Andy's not with us, but what would he have liked? I know he may not want me to do a Campbell's soup can print on a T-shirt. Hopefully he'd be flattered that I chose to put his bugs on a handbag, or make a wallet with a whole banana peel.
We use a lot of licensed images. We put the Oscar Mayer logo on a belt buckle. That was really fun because of its proximity to a certain anatomy. But think about this: Even if you're a vegetarian, you see the wiener mobile drive by and you lose your mind for a second! I wish I had one in my driveway.
It's never been hard for us to obtain a license. Any clothes company can make a green T-shirt with a John Deere logo. Paul Frank makes a fine fashion bag that is printed gold inside with a John Deere logo in gold satin and on the outside is printed some of the very first John Deere vehicles. That's not just a green T-shirt with a Deere on it. We look for companies or people that have integrity and class.

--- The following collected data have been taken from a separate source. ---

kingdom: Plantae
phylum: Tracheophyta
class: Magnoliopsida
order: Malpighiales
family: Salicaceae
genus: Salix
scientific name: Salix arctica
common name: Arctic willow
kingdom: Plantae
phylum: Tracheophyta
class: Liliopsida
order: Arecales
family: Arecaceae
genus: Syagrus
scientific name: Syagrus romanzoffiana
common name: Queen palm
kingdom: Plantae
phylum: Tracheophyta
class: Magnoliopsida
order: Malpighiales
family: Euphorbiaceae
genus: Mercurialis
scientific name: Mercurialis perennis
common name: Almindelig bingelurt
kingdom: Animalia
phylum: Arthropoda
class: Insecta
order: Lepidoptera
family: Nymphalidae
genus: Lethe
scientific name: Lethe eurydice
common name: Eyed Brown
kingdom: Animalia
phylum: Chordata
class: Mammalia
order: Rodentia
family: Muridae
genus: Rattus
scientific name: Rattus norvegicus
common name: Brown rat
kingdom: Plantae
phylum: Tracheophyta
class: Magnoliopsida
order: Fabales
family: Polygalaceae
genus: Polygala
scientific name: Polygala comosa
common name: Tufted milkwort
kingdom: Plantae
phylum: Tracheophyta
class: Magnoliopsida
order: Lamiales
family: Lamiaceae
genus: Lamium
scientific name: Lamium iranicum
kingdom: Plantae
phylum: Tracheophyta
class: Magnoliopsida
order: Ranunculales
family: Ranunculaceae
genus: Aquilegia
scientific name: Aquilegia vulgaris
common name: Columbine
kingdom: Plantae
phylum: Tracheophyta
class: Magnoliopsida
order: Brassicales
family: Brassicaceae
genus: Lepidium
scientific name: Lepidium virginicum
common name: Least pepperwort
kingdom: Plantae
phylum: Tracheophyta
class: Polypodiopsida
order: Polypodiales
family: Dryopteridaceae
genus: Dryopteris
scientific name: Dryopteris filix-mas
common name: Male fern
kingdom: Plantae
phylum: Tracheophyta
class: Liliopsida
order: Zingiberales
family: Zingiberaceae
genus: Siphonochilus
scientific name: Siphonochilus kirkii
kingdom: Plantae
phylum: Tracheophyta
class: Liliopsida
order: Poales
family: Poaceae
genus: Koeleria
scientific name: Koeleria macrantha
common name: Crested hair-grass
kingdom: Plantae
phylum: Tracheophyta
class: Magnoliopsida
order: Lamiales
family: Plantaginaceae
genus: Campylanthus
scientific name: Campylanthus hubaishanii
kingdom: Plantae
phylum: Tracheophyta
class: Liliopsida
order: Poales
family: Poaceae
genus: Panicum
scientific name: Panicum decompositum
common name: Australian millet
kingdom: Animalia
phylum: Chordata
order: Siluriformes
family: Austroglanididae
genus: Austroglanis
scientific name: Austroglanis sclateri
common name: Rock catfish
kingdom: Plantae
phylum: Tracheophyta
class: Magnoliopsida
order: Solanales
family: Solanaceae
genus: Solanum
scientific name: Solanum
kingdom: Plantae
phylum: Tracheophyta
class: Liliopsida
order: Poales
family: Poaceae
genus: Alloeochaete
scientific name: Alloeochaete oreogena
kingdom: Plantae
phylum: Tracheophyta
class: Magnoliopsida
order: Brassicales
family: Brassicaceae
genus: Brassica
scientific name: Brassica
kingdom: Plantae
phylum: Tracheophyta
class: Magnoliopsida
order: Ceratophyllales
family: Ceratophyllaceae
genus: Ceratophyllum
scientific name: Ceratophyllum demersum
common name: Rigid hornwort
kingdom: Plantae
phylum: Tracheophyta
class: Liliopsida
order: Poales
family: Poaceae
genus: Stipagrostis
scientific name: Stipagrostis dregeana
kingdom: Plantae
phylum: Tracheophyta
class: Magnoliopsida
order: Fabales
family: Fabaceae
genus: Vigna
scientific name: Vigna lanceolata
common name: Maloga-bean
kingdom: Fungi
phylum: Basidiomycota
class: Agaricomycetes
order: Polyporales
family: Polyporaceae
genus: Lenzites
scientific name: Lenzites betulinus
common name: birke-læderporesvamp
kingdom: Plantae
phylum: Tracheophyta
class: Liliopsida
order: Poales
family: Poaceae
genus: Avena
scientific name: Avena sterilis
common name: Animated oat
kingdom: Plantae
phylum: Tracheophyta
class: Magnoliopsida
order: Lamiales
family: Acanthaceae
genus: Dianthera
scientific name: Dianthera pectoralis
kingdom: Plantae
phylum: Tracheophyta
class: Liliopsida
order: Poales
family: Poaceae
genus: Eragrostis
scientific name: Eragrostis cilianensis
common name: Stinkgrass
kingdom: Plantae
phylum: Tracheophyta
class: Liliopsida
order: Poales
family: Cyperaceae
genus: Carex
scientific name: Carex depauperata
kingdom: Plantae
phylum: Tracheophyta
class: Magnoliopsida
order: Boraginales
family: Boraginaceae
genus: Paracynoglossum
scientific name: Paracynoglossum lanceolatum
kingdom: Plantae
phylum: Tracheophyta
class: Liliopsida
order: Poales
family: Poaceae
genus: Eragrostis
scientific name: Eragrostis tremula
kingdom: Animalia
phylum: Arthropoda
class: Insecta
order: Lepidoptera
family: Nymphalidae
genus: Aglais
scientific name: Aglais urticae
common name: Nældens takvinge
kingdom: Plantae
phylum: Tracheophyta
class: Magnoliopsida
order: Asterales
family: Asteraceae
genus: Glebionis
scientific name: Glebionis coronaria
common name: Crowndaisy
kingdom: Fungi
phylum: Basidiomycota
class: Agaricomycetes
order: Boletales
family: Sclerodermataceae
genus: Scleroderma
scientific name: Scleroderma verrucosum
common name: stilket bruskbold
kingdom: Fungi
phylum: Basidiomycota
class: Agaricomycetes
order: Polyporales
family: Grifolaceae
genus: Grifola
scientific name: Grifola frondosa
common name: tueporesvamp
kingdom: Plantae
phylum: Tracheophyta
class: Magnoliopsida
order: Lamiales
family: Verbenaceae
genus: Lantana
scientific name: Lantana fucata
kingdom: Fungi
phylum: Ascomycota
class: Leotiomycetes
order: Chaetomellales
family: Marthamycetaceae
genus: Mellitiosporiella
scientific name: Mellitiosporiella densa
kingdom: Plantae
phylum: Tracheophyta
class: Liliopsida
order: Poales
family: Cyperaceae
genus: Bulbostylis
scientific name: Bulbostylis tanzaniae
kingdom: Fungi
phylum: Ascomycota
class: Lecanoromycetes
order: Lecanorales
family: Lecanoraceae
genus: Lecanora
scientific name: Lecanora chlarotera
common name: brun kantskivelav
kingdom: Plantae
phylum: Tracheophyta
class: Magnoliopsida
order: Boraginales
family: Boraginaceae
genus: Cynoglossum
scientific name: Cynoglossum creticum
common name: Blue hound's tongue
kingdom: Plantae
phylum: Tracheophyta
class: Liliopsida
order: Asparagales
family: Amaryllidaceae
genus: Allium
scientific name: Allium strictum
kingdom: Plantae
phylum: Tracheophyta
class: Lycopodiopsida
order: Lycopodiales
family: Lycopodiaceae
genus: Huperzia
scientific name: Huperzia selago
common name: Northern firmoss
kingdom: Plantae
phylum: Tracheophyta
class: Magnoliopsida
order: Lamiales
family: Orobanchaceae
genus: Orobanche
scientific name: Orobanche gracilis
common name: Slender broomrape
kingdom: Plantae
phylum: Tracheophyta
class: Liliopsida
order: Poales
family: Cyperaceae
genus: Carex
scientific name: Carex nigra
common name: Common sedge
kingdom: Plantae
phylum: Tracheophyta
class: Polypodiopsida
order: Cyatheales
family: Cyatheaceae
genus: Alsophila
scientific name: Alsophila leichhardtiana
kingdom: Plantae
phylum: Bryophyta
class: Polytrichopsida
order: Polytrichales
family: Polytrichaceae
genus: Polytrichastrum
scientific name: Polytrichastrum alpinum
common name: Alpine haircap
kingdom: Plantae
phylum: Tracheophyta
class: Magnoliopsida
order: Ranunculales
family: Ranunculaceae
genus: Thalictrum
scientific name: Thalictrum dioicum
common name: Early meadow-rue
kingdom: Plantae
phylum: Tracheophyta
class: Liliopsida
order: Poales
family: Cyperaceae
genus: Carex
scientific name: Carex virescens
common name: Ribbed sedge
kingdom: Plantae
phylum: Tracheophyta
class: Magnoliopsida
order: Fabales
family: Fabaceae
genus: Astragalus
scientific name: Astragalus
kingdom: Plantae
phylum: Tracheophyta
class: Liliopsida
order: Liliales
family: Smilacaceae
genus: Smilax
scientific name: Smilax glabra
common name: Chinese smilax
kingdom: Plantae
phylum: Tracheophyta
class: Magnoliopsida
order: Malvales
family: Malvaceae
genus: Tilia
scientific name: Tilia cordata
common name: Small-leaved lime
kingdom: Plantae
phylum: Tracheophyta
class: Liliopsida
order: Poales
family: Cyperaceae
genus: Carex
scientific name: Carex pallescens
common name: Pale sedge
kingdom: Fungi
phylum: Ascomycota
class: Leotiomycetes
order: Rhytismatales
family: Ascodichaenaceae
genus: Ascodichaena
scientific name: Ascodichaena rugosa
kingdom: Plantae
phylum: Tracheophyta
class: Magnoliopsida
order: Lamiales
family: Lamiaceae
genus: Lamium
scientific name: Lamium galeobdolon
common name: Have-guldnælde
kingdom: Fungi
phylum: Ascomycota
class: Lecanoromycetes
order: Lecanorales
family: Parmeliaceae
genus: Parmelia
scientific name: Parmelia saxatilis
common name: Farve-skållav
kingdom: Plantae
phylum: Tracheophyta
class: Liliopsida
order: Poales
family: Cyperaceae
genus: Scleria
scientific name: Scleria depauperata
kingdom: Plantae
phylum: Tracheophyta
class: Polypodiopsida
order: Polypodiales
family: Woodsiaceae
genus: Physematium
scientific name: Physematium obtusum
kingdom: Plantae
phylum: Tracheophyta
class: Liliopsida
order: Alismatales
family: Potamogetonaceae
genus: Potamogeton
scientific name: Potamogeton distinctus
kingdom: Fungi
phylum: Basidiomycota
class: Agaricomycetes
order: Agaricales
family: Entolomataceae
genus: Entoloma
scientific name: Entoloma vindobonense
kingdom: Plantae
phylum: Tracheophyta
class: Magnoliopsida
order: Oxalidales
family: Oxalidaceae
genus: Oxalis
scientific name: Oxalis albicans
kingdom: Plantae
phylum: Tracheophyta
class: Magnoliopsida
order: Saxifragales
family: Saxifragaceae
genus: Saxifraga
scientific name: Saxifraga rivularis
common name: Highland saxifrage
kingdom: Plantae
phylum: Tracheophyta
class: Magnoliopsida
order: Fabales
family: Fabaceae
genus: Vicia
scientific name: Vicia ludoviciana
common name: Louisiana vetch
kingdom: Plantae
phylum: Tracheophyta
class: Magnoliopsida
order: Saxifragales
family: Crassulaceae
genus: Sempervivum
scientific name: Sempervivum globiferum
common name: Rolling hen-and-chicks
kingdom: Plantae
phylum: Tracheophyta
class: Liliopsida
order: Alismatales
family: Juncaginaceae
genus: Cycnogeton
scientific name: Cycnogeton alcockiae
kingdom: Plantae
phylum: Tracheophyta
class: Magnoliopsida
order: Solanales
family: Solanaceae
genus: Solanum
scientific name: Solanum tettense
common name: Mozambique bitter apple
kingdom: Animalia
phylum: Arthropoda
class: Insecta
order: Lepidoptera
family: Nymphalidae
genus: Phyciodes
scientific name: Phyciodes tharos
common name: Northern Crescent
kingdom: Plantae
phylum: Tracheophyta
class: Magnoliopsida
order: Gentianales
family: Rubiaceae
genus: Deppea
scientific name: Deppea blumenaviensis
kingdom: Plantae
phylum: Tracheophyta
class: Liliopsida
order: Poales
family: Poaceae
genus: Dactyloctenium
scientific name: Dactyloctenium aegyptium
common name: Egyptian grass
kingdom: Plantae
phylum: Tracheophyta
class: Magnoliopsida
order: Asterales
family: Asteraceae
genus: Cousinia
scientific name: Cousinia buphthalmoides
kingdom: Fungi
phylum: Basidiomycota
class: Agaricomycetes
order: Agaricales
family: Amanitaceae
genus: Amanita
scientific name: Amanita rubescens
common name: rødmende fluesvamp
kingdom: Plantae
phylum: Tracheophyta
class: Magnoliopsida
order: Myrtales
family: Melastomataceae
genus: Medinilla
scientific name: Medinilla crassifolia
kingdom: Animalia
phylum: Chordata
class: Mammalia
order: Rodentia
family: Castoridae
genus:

We don't really do traditional advertising, and we don't have to pay for product placement. We're not like Doritos. I think what it boils down to is, we've always had good luck with the press. Everyone wants pictures of Paul Frank accessories. They look darn cute in a photo. I've even made custom stuff just to be in a magazine. I appreciate it. It's an honor.
When you get big, a lot of people try to do what you do. Right now, so many are trying to copy our original characters and our licensed products. Defending intellectual property in court is my least favorite thing to do. It isn't creative. It is really expensive. I don't even like to talk about it. I think the people who try to copy us have minds like robots: "Must. Copy. Animal. Face." They try to even get their stuff next to our items in stores, but it doesn't compare. Fans absolutely know.
I don't know if we'll ever be ready to talk exit strategy. Along the way, I'd like to have more retail stores. I do want to make a cartoon. I really want to work with a real TV or movie company to do that. On our site we have some cartoons already but it needs to reach a bigger audience. Jason Schwartzman plays the voice of Julius the monkey. I play the voice of Worry Bear. There's kind of something wrong with each one of our characters. That's why people love them.